(SUPPLIED INFORMATION)

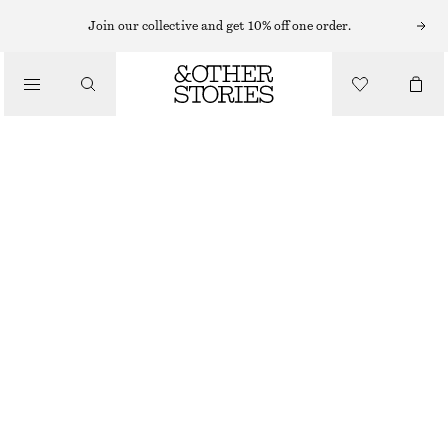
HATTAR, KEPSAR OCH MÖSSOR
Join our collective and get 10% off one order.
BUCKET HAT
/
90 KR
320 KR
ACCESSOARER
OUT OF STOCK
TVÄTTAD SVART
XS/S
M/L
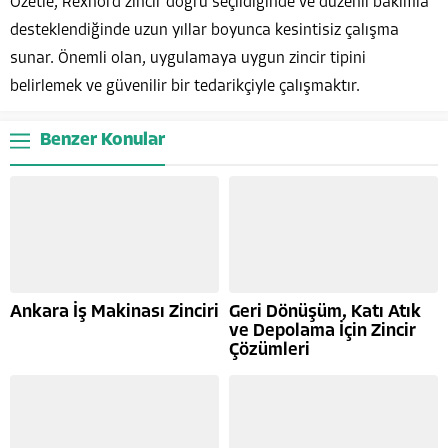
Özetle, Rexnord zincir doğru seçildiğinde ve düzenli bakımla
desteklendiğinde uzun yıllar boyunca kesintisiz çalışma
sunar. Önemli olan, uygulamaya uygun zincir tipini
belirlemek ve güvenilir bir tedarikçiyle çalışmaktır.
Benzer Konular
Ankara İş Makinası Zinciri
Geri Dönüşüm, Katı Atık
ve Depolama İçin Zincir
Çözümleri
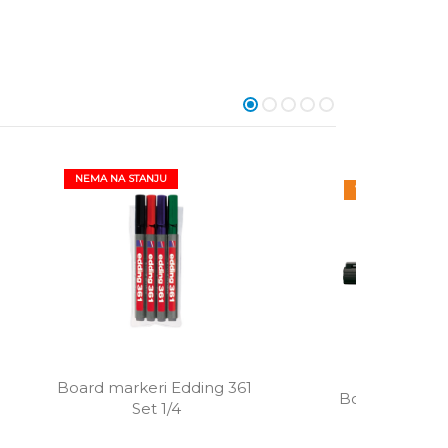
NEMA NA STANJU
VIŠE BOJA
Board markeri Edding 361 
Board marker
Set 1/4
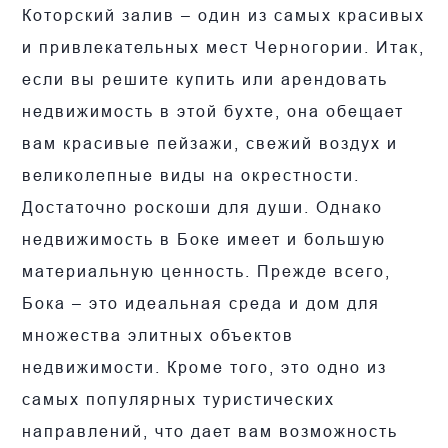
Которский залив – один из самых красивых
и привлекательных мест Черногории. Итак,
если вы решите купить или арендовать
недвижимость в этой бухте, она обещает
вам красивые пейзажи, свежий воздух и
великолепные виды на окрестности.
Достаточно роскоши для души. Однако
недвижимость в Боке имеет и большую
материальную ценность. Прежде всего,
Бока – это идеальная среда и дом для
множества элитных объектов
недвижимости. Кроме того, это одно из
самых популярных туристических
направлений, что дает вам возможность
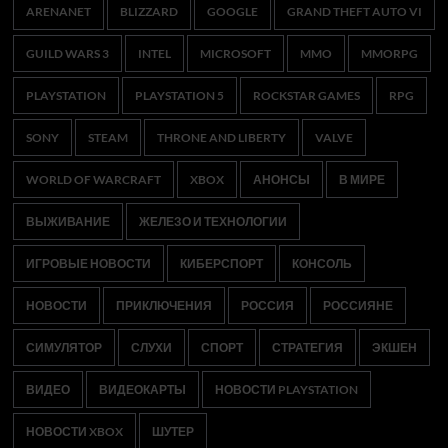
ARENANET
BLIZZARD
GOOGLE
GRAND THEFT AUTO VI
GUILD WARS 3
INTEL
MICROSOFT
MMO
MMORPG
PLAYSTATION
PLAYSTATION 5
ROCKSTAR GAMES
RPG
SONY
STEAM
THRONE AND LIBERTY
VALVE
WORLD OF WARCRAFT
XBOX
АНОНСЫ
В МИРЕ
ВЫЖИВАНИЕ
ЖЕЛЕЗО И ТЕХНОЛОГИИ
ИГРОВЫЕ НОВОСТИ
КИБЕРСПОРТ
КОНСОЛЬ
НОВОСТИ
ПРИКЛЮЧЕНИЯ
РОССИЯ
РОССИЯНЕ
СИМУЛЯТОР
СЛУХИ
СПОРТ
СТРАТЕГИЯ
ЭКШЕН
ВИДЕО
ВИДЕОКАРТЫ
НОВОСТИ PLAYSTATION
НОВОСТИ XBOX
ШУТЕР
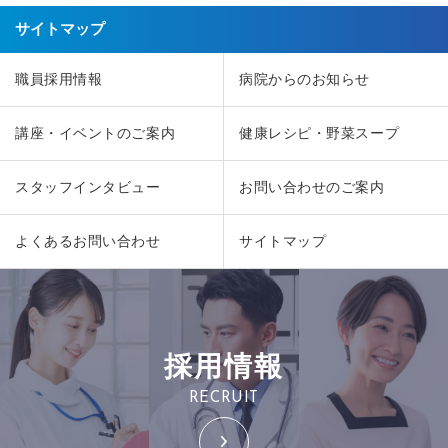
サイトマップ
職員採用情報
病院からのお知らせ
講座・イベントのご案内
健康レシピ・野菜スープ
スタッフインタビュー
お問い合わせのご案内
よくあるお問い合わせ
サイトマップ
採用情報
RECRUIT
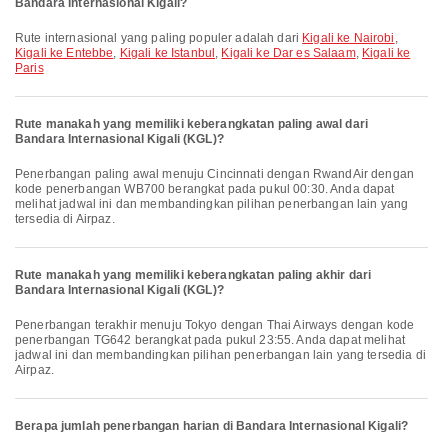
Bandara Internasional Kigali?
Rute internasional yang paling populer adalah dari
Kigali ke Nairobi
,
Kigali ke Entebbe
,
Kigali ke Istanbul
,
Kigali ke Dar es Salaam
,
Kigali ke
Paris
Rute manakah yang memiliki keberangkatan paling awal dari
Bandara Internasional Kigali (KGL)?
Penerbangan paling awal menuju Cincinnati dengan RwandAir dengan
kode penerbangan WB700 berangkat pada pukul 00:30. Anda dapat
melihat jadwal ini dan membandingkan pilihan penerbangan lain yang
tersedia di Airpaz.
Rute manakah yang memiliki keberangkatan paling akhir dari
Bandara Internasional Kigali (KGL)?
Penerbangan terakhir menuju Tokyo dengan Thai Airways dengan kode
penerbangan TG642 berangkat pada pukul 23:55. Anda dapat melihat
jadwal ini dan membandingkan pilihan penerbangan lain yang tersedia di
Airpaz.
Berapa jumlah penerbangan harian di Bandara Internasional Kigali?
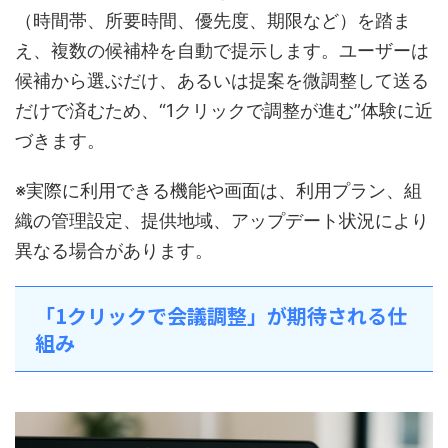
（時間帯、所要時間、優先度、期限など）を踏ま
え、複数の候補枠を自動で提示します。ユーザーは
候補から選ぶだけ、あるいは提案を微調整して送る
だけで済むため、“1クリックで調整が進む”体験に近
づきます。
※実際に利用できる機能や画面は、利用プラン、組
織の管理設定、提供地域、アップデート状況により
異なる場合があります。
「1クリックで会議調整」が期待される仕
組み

(End SUPPLIED INFORMATION)
(SUPPLIED INFORMATION)

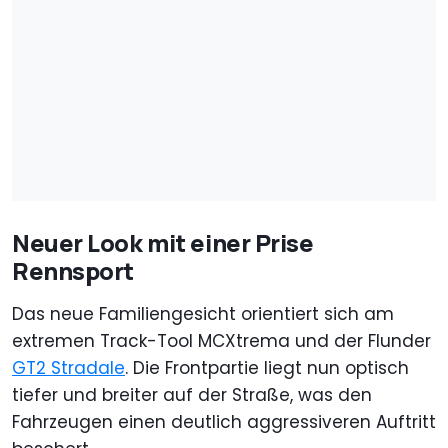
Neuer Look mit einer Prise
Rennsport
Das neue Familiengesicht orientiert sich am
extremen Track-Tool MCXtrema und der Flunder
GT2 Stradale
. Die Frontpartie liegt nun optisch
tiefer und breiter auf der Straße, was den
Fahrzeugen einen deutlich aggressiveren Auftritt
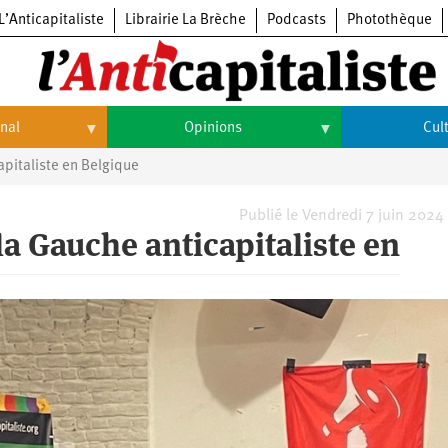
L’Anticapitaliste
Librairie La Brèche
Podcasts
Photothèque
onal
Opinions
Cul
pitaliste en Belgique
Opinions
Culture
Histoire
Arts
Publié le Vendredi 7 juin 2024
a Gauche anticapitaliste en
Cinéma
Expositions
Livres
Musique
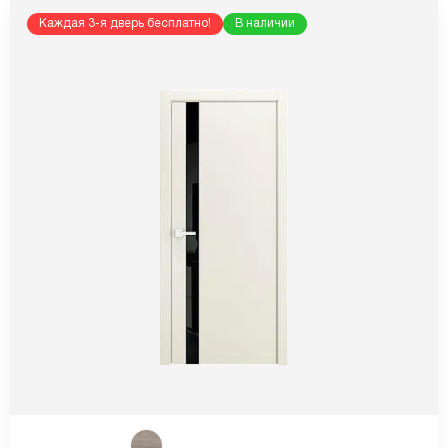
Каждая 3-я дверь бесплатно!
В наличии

(End SUPPLIED INFORMATION)
(SUPPLIED INFORMATION)

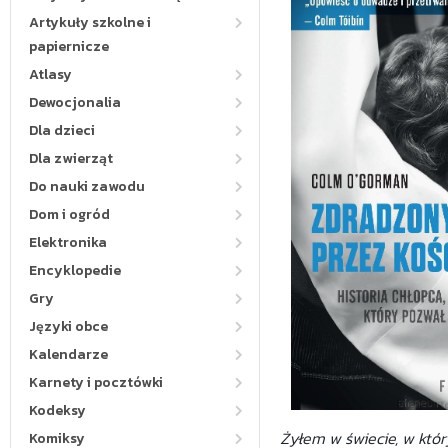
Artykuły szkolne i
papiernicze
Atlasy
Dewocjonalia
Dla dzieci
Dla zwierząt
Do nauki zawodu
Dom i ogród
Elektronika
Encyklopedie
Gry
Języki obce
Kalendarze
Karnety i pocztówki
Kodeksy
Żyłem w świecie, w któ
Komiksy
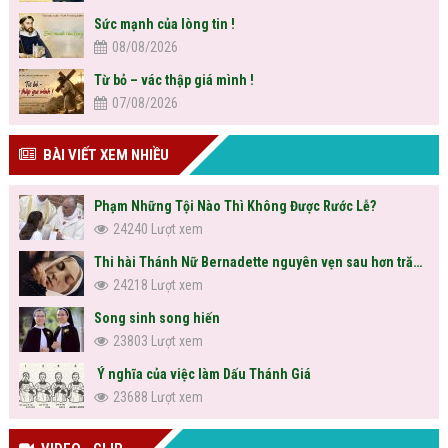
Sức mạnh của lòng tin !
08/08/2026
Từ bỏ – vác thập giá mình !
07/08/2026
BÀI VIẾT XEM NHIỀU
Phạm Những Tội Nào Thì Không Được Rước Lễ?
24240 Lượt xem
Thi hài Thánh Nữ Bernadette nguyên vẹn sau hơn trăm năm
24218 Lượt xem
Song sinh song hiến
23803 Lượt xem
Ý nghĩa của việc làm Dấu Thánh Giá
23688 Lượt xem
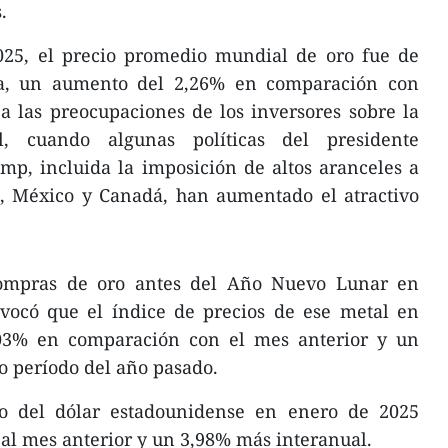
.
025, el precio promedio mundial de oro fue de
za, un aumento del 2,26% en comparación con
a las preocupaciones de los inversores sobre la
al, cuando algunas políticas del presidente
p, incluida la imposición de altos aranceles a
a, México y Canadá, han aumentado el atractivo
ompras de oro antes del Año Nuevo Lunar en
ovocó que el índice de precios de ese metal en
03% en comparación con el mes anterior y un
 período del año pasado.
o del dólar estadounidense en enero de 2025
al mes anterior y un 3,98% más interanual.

(End SUPPLIED INFORMATION)

TASK GOAL: Print the lines from the one containing "Neuer Look mit einer Prise" through the one containing "Fahrzeugen einen deutlich", both included, copying each exactly.

YOUR SOLUTION:
Neuer Look mit einer Prise
Rennsport
Das neue Familiengesicht orientiert sich am
extremen Track-Tool MCXtrema und der Flunder
GT2 Stradale
. Die Frontpartie liegt nun optisch
tiefer und breiter auf der Straße, was den
Fahrzeugen einen deutlich aggressiveren Auftritt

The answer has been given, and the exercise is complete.